Odd couple: Todd Jacobsson and Sophie Salvesani in Opera Australia’s West Side Story.Credit:Jeff Busby
West Side Story ★★★★
Opera Australia, State Theatre, April 9-28
West Side Story is enshrined in the canon of American musical theatre and this almost too reverent revival offers Melbourne audiences a chance to pay homage to a classic.
Revival probably isn’t the right word; the show has never been laid to rest, and there’s always a place for it somewhere, even if the tension it embodies – between impoverished street gangs and the footlights of Broadway – can look absurd to contemporary eyes.
Opera Australia delivers a lively, chocolate-box production with all the bells and whistles. Fans underwhelmed by the Production Company’s 2015 version – which cut a few corners in presentation and featured a less-than-ideal stopgap measure (one performer had laryngitis and the role of Anita was ghost-sung from the wings) – should get their fix this time.
It’s indestructible entertainment, West Side Story, but a difficult show to get to work as intended. Something about it militates against romantic tragedy, despite the exquisite confluence of talent involved in its creation.
There are Bernstein’s soaring songs and the inspired drama of the instrumental music, influenced by jazz and Latin dance. There are Sondheim’s streetwise lyrics, and all that glorious original choreography from Jerome Robbins giving rebellious life to the inarticulate passions of adolescence.
Almost every formal aspect of those is performed impressively here. The orchestra is brilliantly conducted, the ensemble dances with eye-catching synchronicity and flair, and the singing is sublime.
Yet the show didn’t move me as much as it should have.
Part of that is the way the musical rewires the gender politics in Romeo and Juliet. Shakespeare’s Juliet is incredibly tough, defiant to the point of suicide (“If all else fail myself have power to die,” as she says) in pursuit of her own agency and desire; Maria gets “I feel pretty”, survives, and can seem like a flibbertigibbet in comparison.
It’s worse if the acting isn’t top-notch, and while Sophie Salvesani as Maria sings like an angel, she gives a wooden portrayal, straining for a Hispanic lilt and trill so doggedly she ends up with an accent that has never been heard on land or sea. It looks like odd casting, because Todd Jacobsson as Tony is stunningly talented across the board.
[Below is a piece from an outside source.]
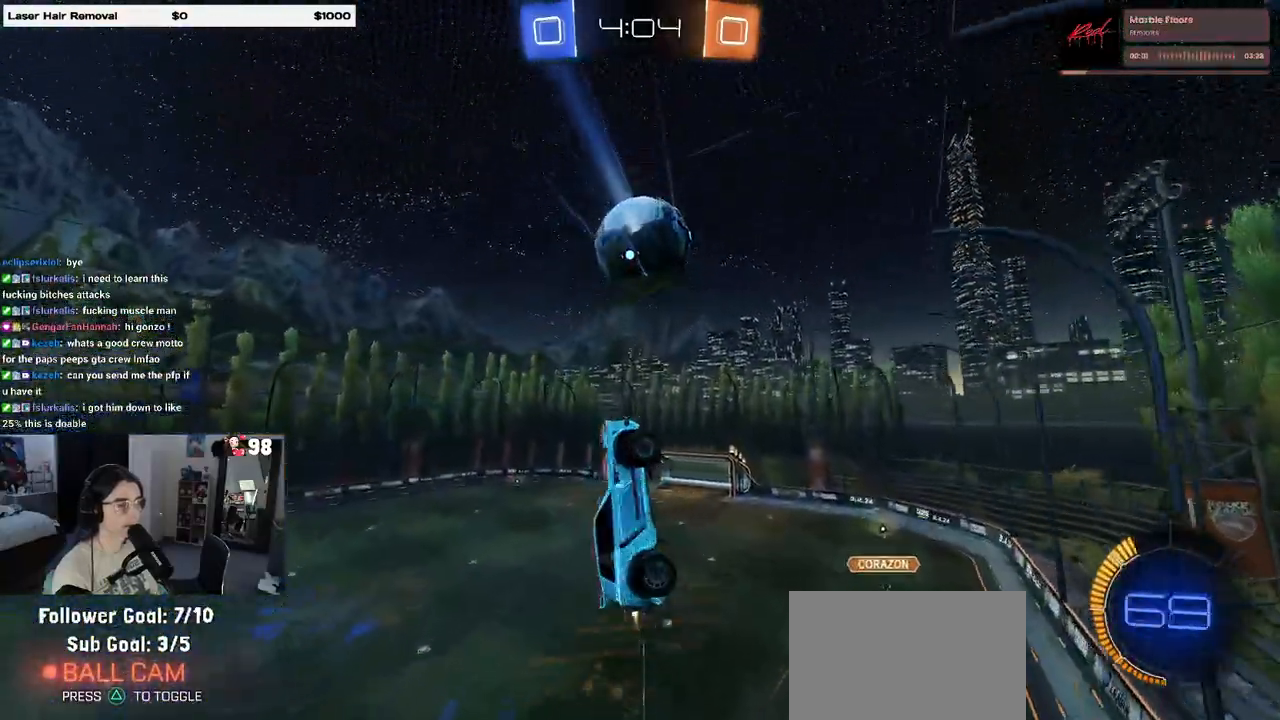
{"buttons": ["L1"], "left_stick": "up-right", "right_stick": "center", "events": [[50, "left_stick", "down-right"], [217, "R1", "up"], [467, "left_stick", "up-right"]]}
In fact, you could divide the cast into two gangs: the triple-threats and the rest. Many of the Sharks and Jets belong in the latter, if only because their acting isn’t sharp enough to suspend disbelief – and without that, the tasteless sight of privileged (and, it must be said, mostly white) performers portraying marginalised “juvenile delinquents” undermines authenticity. The brilliance of the dancing and singing only takes you so far.
Chloe Zuel’s Anita proves a fiery Latin force, dominating with a raw, alluring vitality that gets stamped into genuine pathos through a pivotal scene, disturbingly retouched to foreground sexual violence as the vector of tragedy.
That’s a piercing moment of originality and directorial imagination, and if you wish there were more of them to drag the ode to doomed youth fully into the present, this West Side Story should impress and entertain nearly everyone who sees it.